Inside the new ward for Covid-19 patients in the President's Lounge at the Principality Stadium

The WRU President's Lounge at Cardiff's Principality Stadium has been transformed into a hospital ward for coronavirus patients.

New images have been taken of the makeshift ward which was ready to treat its first patients on Easter Sunday.

The home of Welsh rugby has undergone a remarkable overhaul – and has been temporarily renamed Dragon's Heart Hospital – to help fight the Covid-19 pandemic.

The virus has already claimed 384 lives in Wales and has been contracted by at least 5,610 people, although that figure is likely to be far higher.
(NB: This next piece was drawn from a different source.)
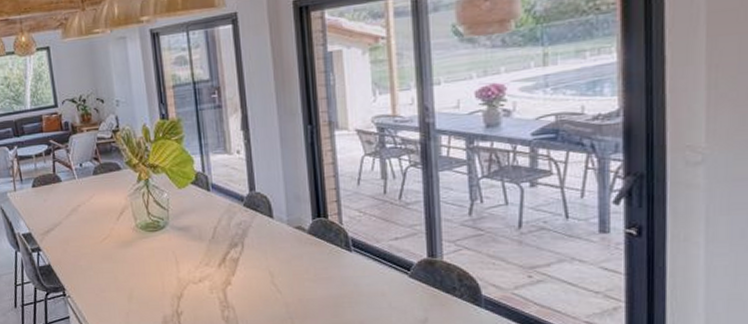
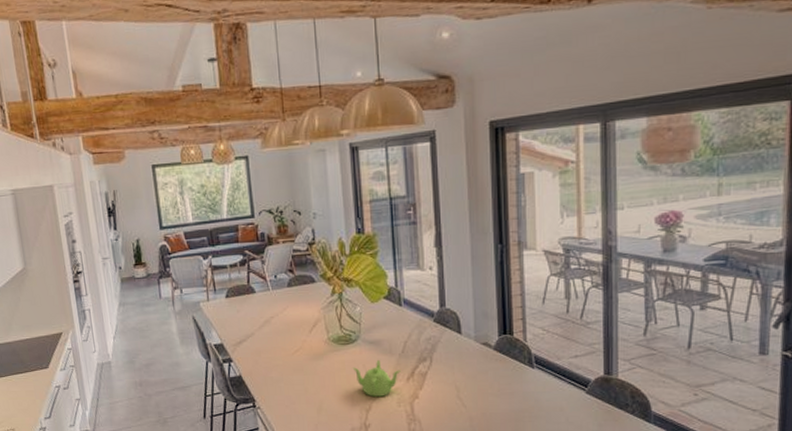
teapot: none [161,246,212,284] -> present [352,360,401,397]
On Monday it was warned the UK death toll would continue to increase with no end to ongoing lockdown measures in sight.

The President's Lounge at the Principality Stadium has been converted into a hospital ward (Mark Lewis Photography)
The President's Lounge at the Principality Stadium has been converted into a hospital ward (Mark Lewis Photography)
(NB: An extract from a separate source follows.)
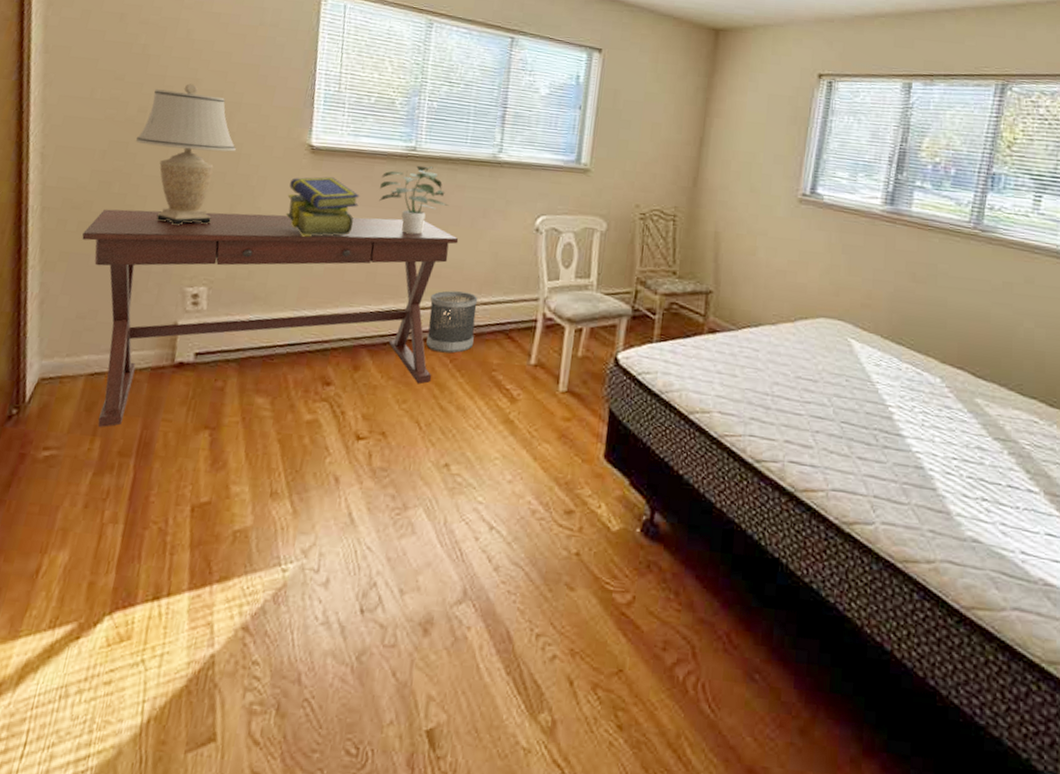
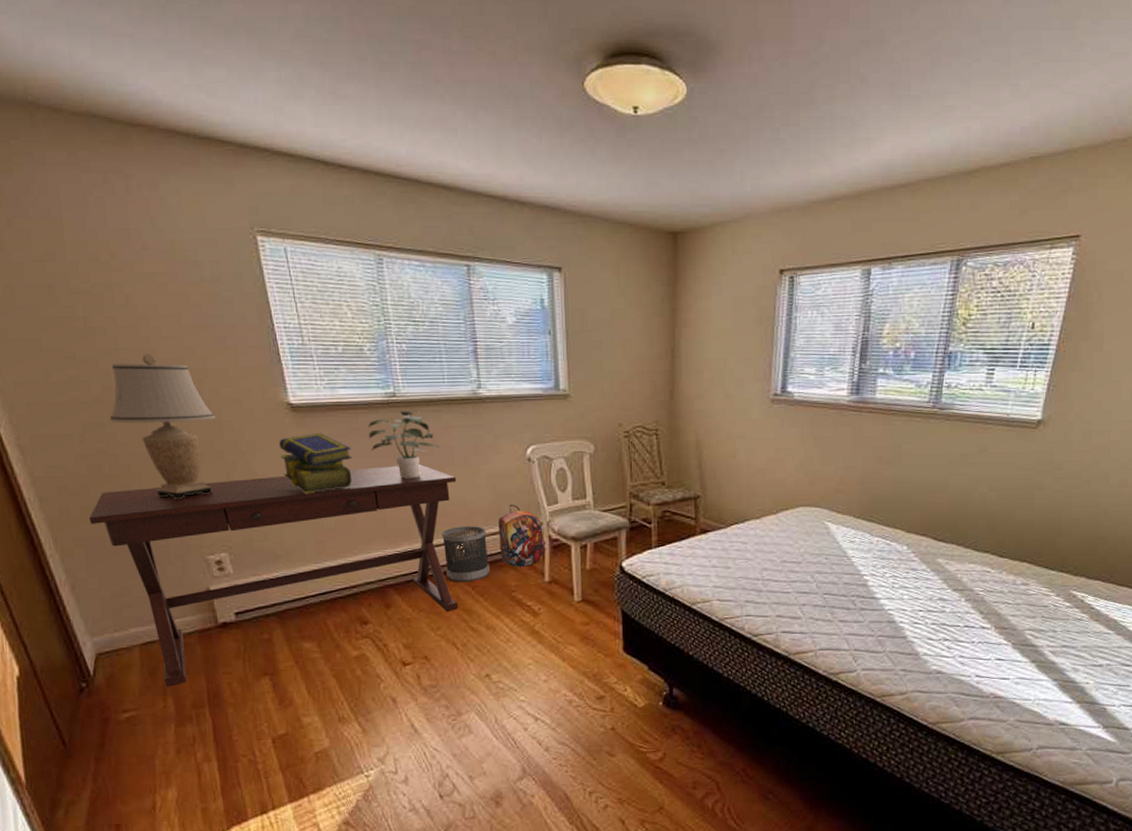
backpack: none [488,275,539,345] -> present [498,505,545,567]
The Dragon's Heart Hospital contains 2,000 beds with 300 currently available for people being treated for coronavirus.

It has been designed and made operational in under two weeks – a process that would normally take two years.

Around 2,500 staff are expected to be working there when at full capacity.

The President's Lounge at the Principality Stadium has been converted into a hospital ward (Mark Lewis Photography)
The President's Lounge at the Principality Stadium has been converted into a hospital ward (Mark Lewis Photography)
The Principality Stadium has been transformed into a hospital to treat coronavirus patients (Mark Lewis Photography)

Len Richards, chief executive of Cardiff and Vale University Health Board, tweeted out the first pictures of the makeshift wards and beds on Easter Sunday.

The images also show the giant tents that have been erected on the pitch to control the temperature within the stadium where up to 700 patients will soon be treated.

As well as the pitch area raised platforms will house another 200 patients.

Other huge spaces in the bowels of the stadium are also being used including the home and away dressing rooms, which have already been turned into temporary offices.

More than 18,000 bed pans will need to be emptied every day, 20,000 porter visits will be required daily to different parts of the hospital, three-and-a-half tons of clinical waste will be removed off-site, and hundreds of thousands of litres of oxygen will be brought to the venue.

A mobile CT scanner, four X-ray machines, and a mobile laboratory are all being delivered.

In two weeks the complete 2,000-bed hospital will be fully operational after a mammoth effort involving 5,000 hours of planning and work by around 650 contractors and 30 members of the armed forces who have been helping build beds.